* [PROBLEM REQUIREMENTS]
Proceed with the text on orientalism, continuing it from its final sentence.

* [GIVEN TEXT]
════════════════════
Orientalism

In 1978, the literary theorist Edward Said (d. 2003), a Palestinian Arab and Professor of English and Comparative Literature at Columbia University, published Orientalism, outlining a post-colonial theory showing how imbalanced power relations between “The West” and “The East” has dictated the representation of Arabs, Muslims, and others, in particular ways. In literature and the arts, orientalism refers to a European convention of portraying “The East” as exotic, historically frozen in time, sensual, feminine, weak, dangerous, eccentric, irrational, and undeveloped.

Said argued that the trend reflected a wider attitude in European thought—linked to the experience of imperialism and colonialism and the perceived project of “civilizing” the peoples of Africa, the Middle East, and Asia—in which Europeans, particularly white male Europeans, imagined themselves as superior to non-Europeans. The most important feature of the orientalist tendency is the assertion of the cultural authority to describe others. In particular, it gave Europeans license to define Islam and Muslims, in the process ignoring or obscuring Muslims’ own authority to represent themselves. This sense of superiority provided the cultural foundation for colonialism itself, and remains a pervasive legacy of the colonial experience in the realms of cultural and intellectual production.
════════════════════
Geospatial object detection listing
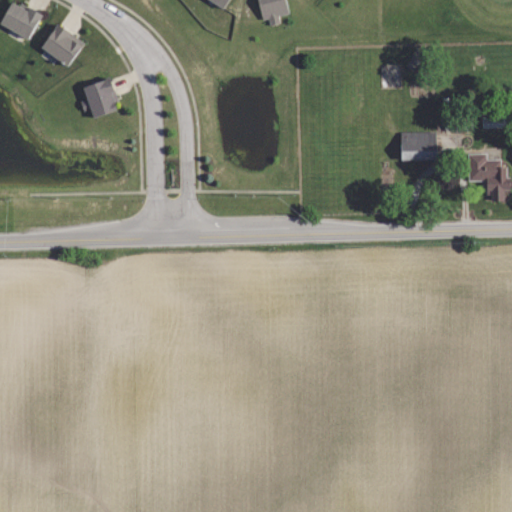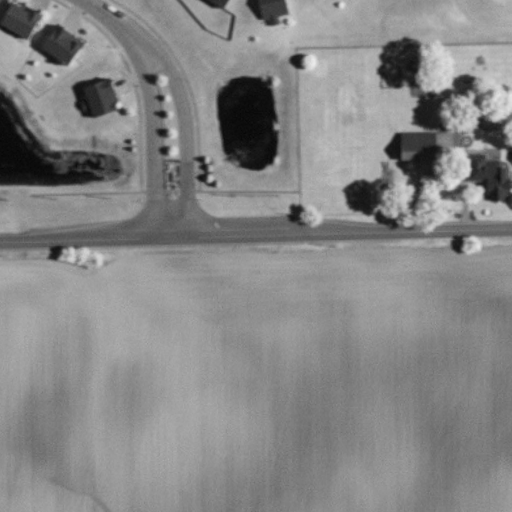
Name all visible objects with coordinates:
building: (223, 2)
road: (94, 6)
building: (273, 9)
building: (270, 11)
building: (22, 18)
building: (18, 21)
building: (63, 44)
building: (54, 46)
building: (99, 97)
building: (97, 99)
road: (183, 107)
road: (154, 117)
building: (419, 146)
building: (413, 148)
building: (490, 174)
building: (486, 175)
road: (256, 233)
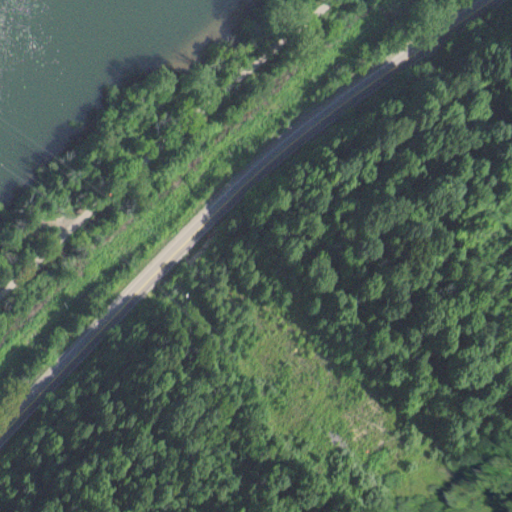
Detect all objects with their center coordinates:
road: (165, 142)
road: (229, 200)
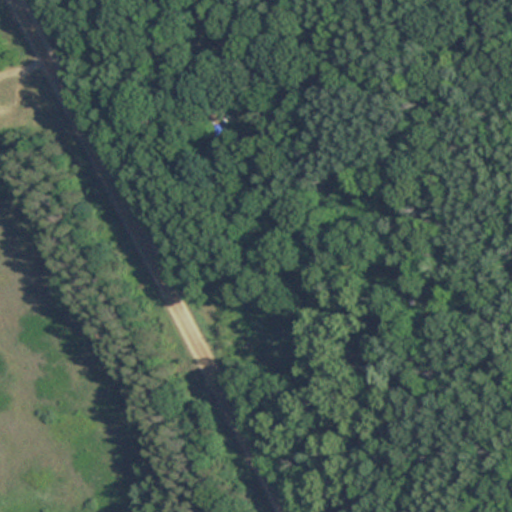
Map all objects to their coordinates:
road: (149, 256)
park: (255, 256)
════════════════════
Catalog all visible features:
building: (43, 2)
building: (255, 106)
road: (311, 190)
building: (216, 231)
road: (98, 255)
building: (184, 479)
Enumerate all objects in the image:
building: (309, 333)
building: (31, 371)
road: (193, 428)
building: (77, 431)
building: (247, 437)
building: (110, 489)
════════════════════
* [RESPONSE AREA]
The experience of orientalism impacted ways that colonized peoples identified themselves, and in many instances Muslims of the 19th and 20th century came to adopt the orientalist perception of their societies, such that reform required European-style modernization, using European languages instead of their mother tongue, the replacement of traditional forms of education with western educational models, adopting new styles and conventions in clothing and culture, and so on. These pervasive changes inspired Islamic reform movements that resisted the loss of traditional cultural modalities to what was characterized as Westernization or “Westoxification."

Sources:

Edward Said, Orientalism (New York: Random House, 1978).